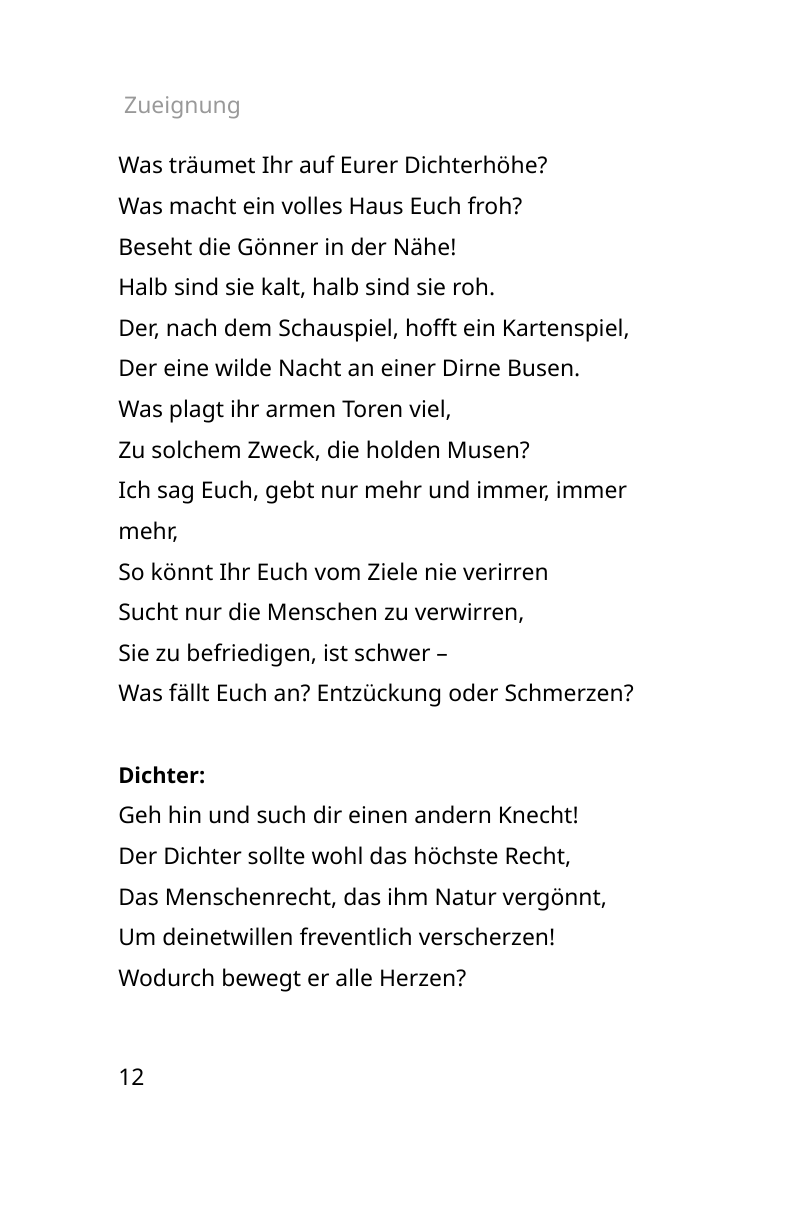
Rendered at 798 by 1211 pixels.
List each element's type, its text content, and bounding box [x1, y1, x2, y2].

text Was träumet Ihr auf Eurer Dichterhöhe? Was macht ein volles Haus Euch froh? Beseht die Gönner in der Nähe! Halb sind sie kalt, halb sind sie roh. Der, nach dem Schauspiel, hofft ein Kartenspiel, Der eine wilde Nacht an einer Dirne Busen. Was plagt ihr armen Toren viel, Zu solchem Zweck, die holden Musen? Ich sag Euch, gebt nur mehr und immer, immer mehr, So könnt Ihr Euch vom Ziele nie verirren Sucht nur die Menschen zu verwirren, Sie zu befriedigen, ist schwer – Was fällt Euch an? Entzückung oder Schmerzen? [118, 149, 679, 709]
text Dichter: Geh hin und such dir einen andern Knecht! Der Dichter sollte wohl das höchste Recht, Das Menschenrecht, das ihm Natur vergönnt, Um deinetwillen freventlich verscherzen! Wodurch bewegt er alle Herzen? [118, 736, 679, 993]
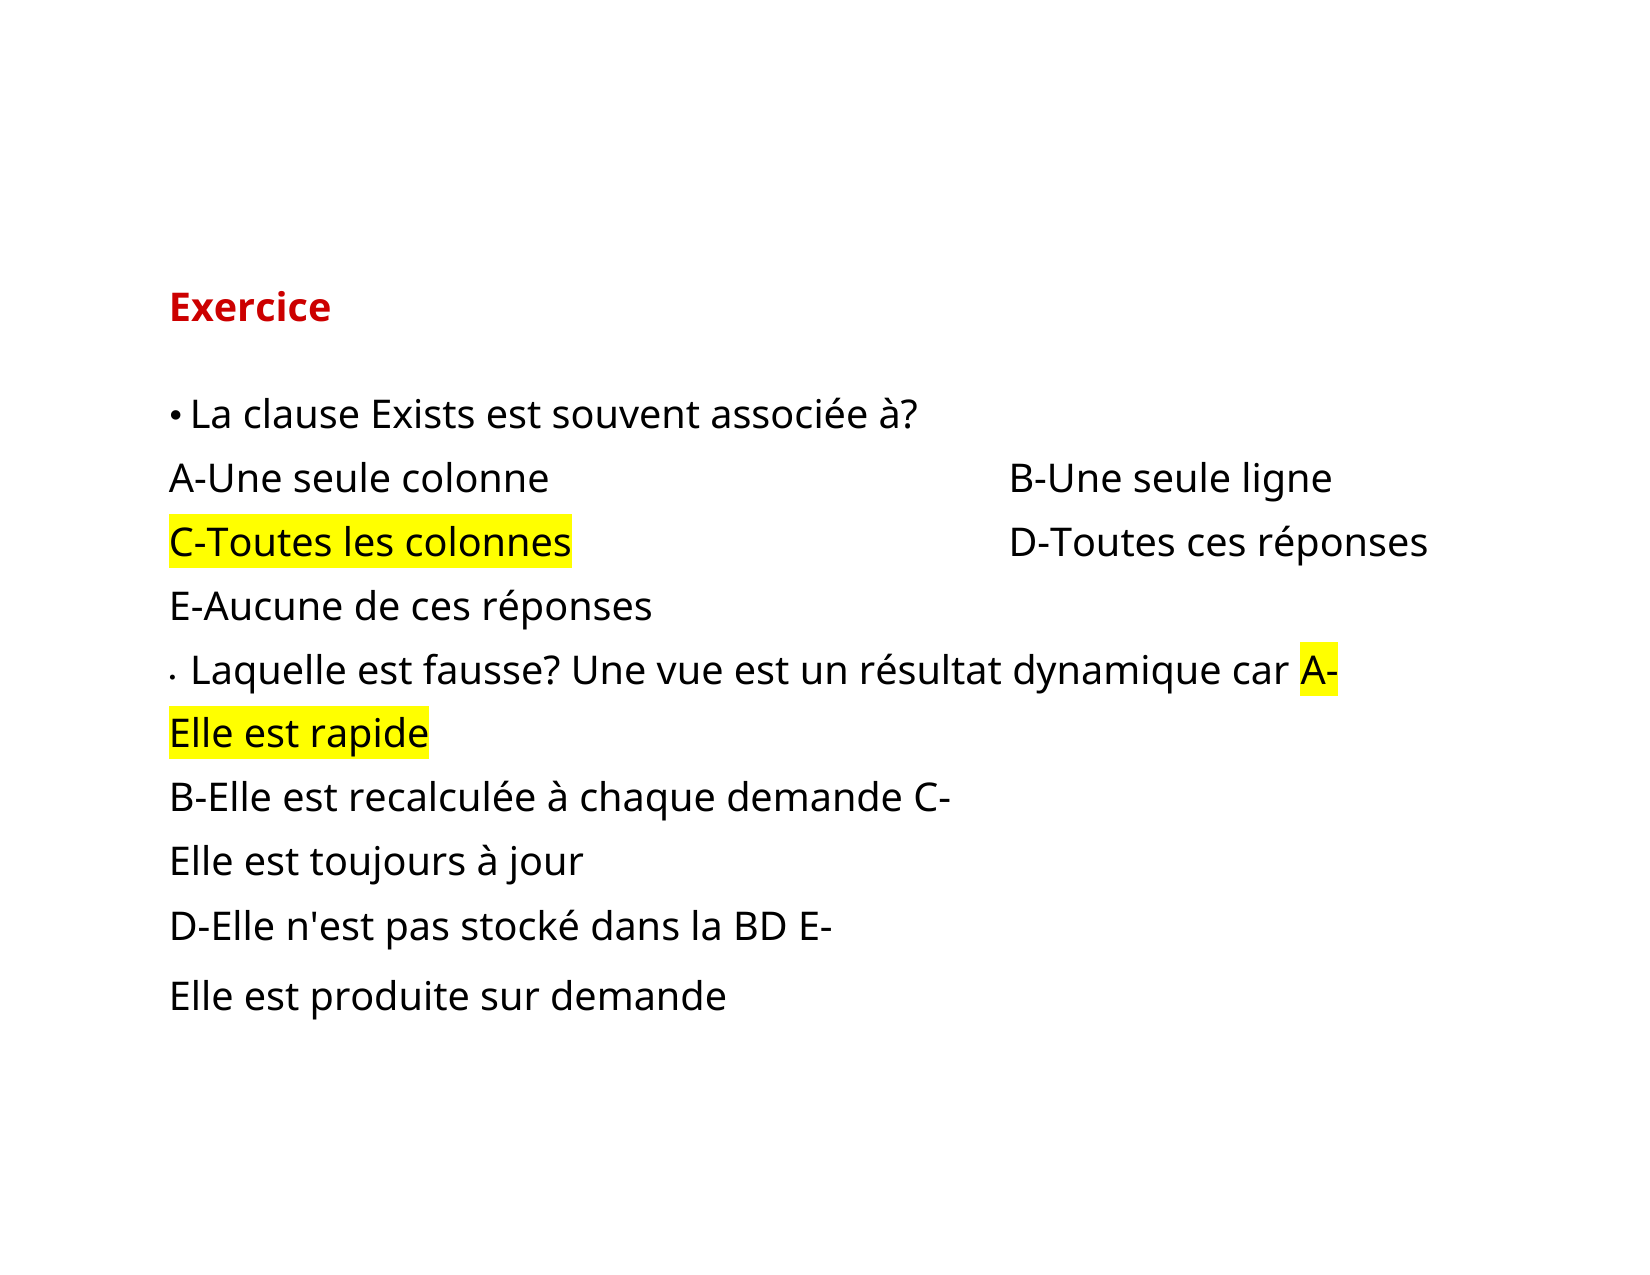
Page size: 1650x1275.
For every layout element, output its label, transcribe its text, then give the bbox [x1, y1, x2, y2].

text Exercice [169, 279, 1577, 333]
text A-Une seule colonne B-Une seule ligne [169, 450, 1577, 504]
list Laquelle est fausse? Une vue est un résultat dynamique car A-Elle est rapide [168, 642, 1396, 759]
list La clause Exists est souvent associée à? [168, 386, 1577, 440]
text E-Aucune de ces réponses [169, 578, 1577, 632]
text D-Elle n'est pas stocké dans la BD E-Elle est produite sur demande [169, 898, 858, 1022]
text C-Toutes les colonnes D-Toutes ces réponses [169, 514, 1577, 568]
text B-Elle est recalculée à chaque demande C-Elle est toujours à jour [169, 769, 973, 887]
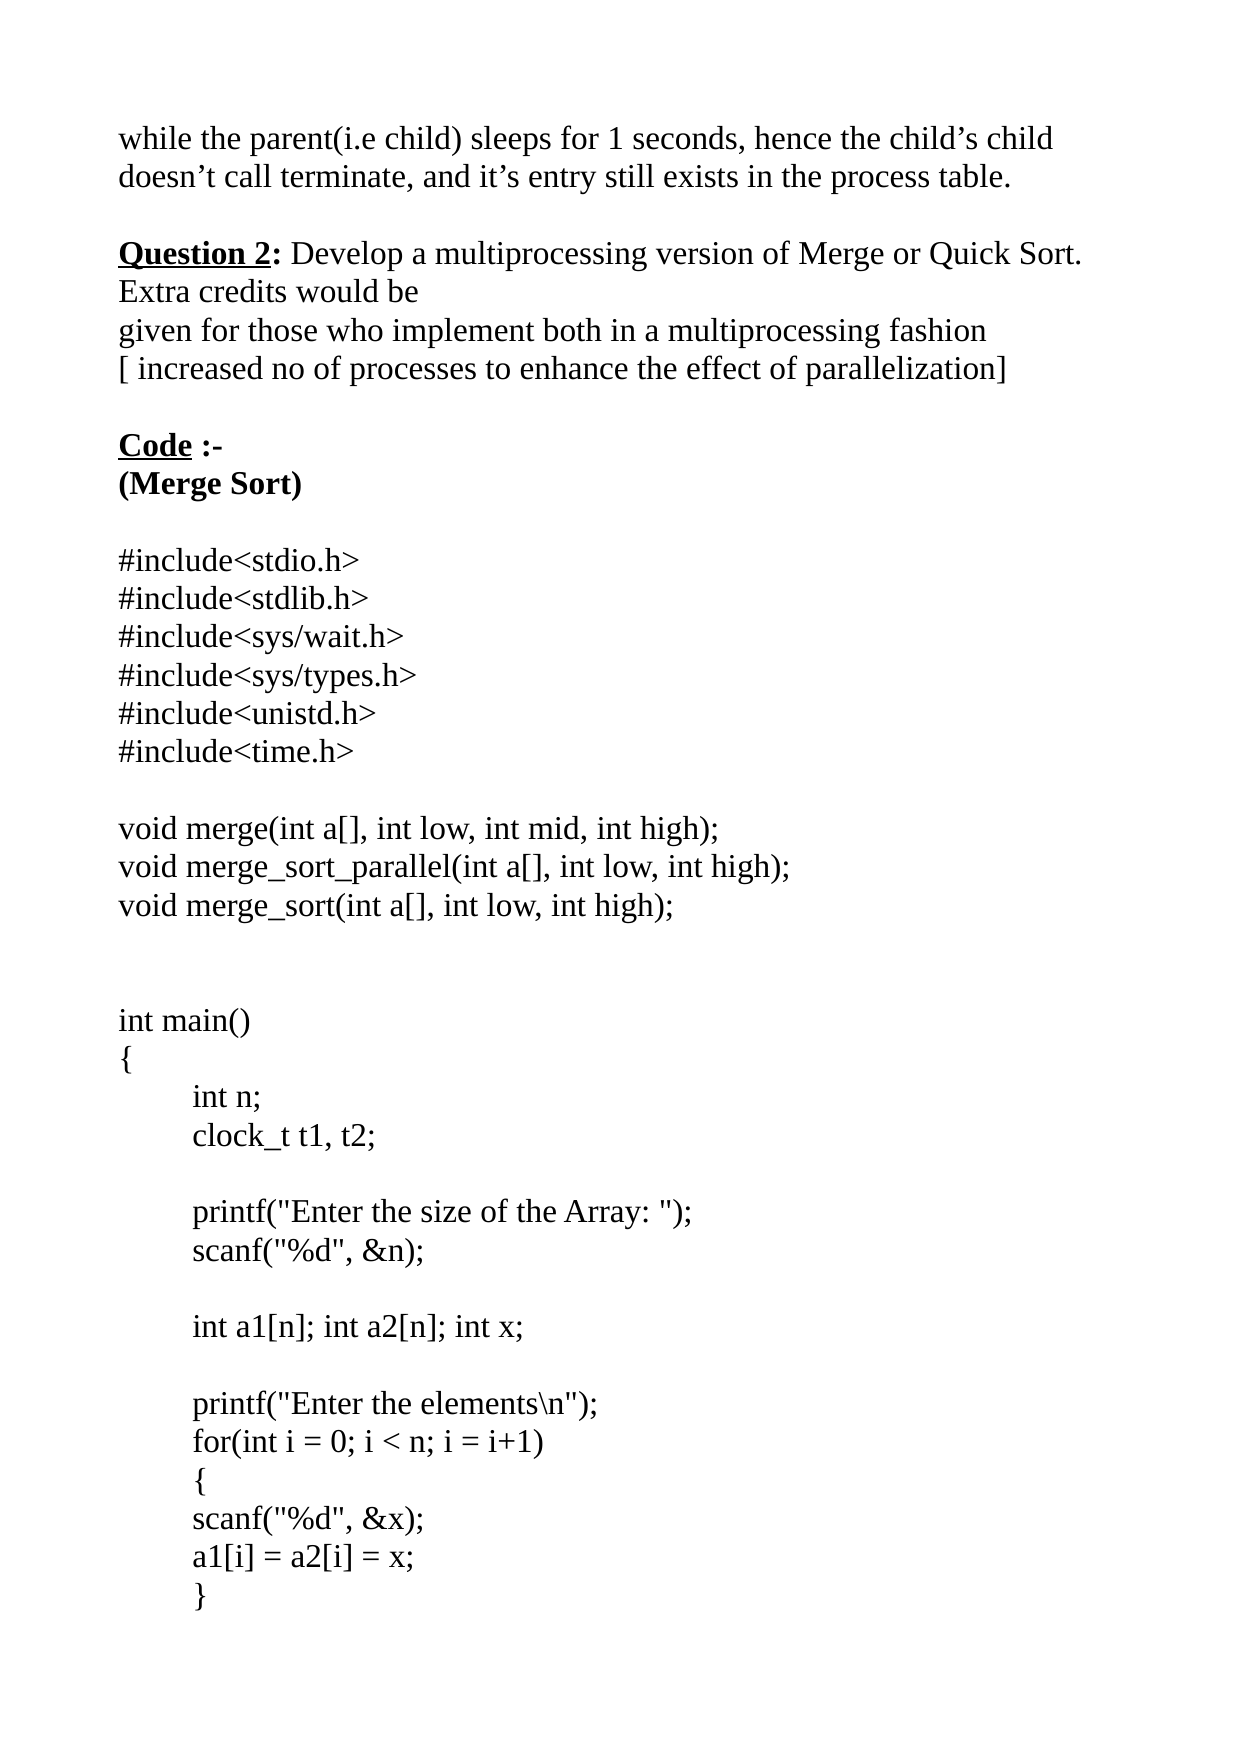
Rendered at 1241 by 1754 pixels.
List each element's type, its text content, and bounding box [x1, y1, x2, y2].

text #include<sys/types.h> [118, 655, 1122, 693]
text #include<time.h> [118, 731, 1122, 770]
text #include<sys/wait.h> [118, 616, 1122, 655]
text #include<unistd.h> [118, 693, 1122, 731]
text for(int i = 0; i < n; i = i+1) [118, 1421, 1122, 1460]
text #include<stdio.h> [118, 540, 1122, 578]
text clock_t t1, t2; [118, 1115, 1122, 1153]
text scanf("%d", &n); [118, 1230, 1122, 1268]
text Question 2: Develop a multiprocessing version of Merge or Quick Sort. Extra credits would be [118, 233, 1122, 310]
text given for those who implement both in a multiprocessing fashion [ increased no of processes to enhance the effect of parallelization] [118, 310, 1122, 386]
text int n; [118, 1076, 1122, 1115]
text void merge(int a[], int low, int mid, int high); [118, 808, 1122, 846]
text void merge_sort_parallel(int a[], int low, int high); [118, 846, 1122, 885]
text { [118, 1038, 1122, 1076]
text int a1[n]; int a2[n]; int x; [118, 1306, 1122, 1345]
text a1[i] = a2[i] = x; [118, 1536, 1122, 1575]
text void merge_sort(int a[], int low, int high); [118, 885, 1122, 923]
text } [118, 1575, 1122, 1613]
text printf("Enter the elements\n"); [118, 1383, 1122, 1421]
text #include<stdlib.h> [118, 578, 1122, 616]
text Code :- [118, 425, 1122, 463]
text scanf("%d", &x); [118, 1498, 1122, 1536]
text { [118, 1460, 1122, 1498]
text printf("Enter the size of the Array: "); [118, 1191, 1122, 1230]
text int main() [118, 1000, 1122, 1038]
text (Merge Sort) [118, 463, 1122, 501]
text while the parent(i.e child) sleeps for 1 seconds, hence the child’s child doesn’t call terminate, and it’s entry still exists in the process table. [118, 118, 1122, 195]
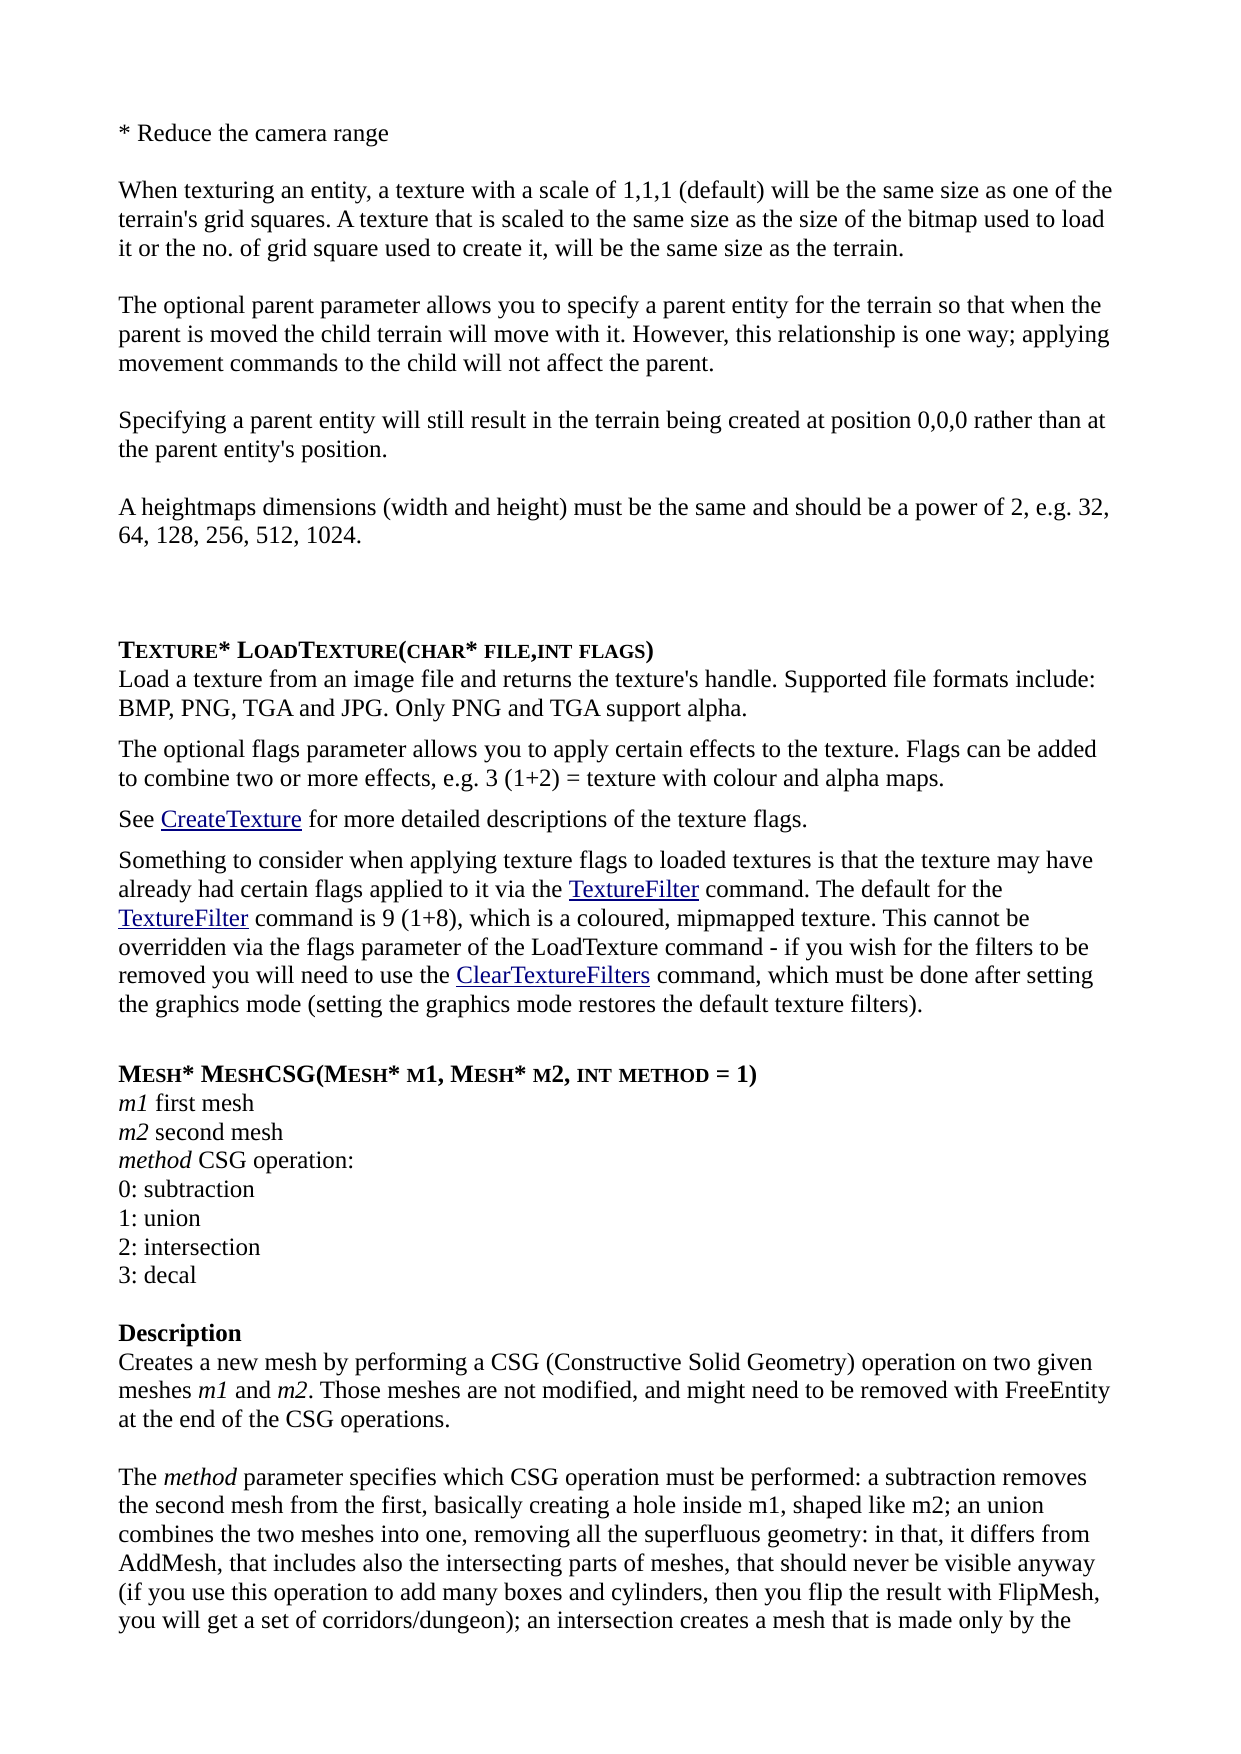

+---+

Exercise aim:
Pull out the stretch from the line containing "text #include<sys/types.h> [118, 655, 1122, 693]" through the end of the entries, word for word, and leave the pictures out of your answer.

The solution:
text #include<sys/types.h> [118, 655, 1122, 693]
text #include<time.h> [118, 731, 1122, 770]
text #include<sys/wait.h> [118, 616, 1122, 655]
text #include<unistd.h> [118, 693, 1122, 731]
text for(int i = 0; i < n; i = i+1) [118, 1421, 1122, 1460]
text #include<stdio.h> [118, 540, 1122, 578]
text clock_t t1, t2; [118, 1115, 1122, 1153]
text scanf("%d", &n); [118, 1230, 1122, 1268]
text Question 2: Develop a multiprocessing version of Merge or Quick Sort. Extra credits would be [118, 233, 1122, 310]
text given for those who implement both in a multiprocessing fashion [ increased no of processes to enhance the effect of parallelization] [118, 310, 1122, 386]
text int n; [118, 1076, 1122, 1115]
text void merge(int a[], int low, int mid, int high); [118, 808, 1122, 846]
text void merge_sort_parallel(int a[], int low, int high); [118, 846, 1122, 885]
text { [118, 1038, 1122, 1076]
text int a1[n]; int a2[n]; int x; [118, 1306, 1122, 1345]
text a1[i] = a2[i] = x; [118, 1536, 1122, 1575]
text void merge_sort(int a[], int low, int high); [118, 885, 1122, 923]
text } [118, 1575, 1122, 1613]
text printf("Enter the elements\n"); [118, 1383, 1122, 1421]
text #include<stdlib.h> [118, 578, 1122, 616]
text Code :- [118, 425, 1122, 463]
text scanf("%d", &x); [118, 1498, 1122, 1536]
text { [118, 1460, 1122, 1498]
text printf("Enter the size of the Array: "); [118, 1191, 1122, 1230]
text int main() [118, 1000, 1122, 1038]
text (Merge Sort) [118, 463, 1122, 501]
text while the parent(i.e child) sleeps for 1 seconds, hence the child’s child doesn’t call terminate, and it’s entry still exists in the process table. [118, 118, 1122, 195]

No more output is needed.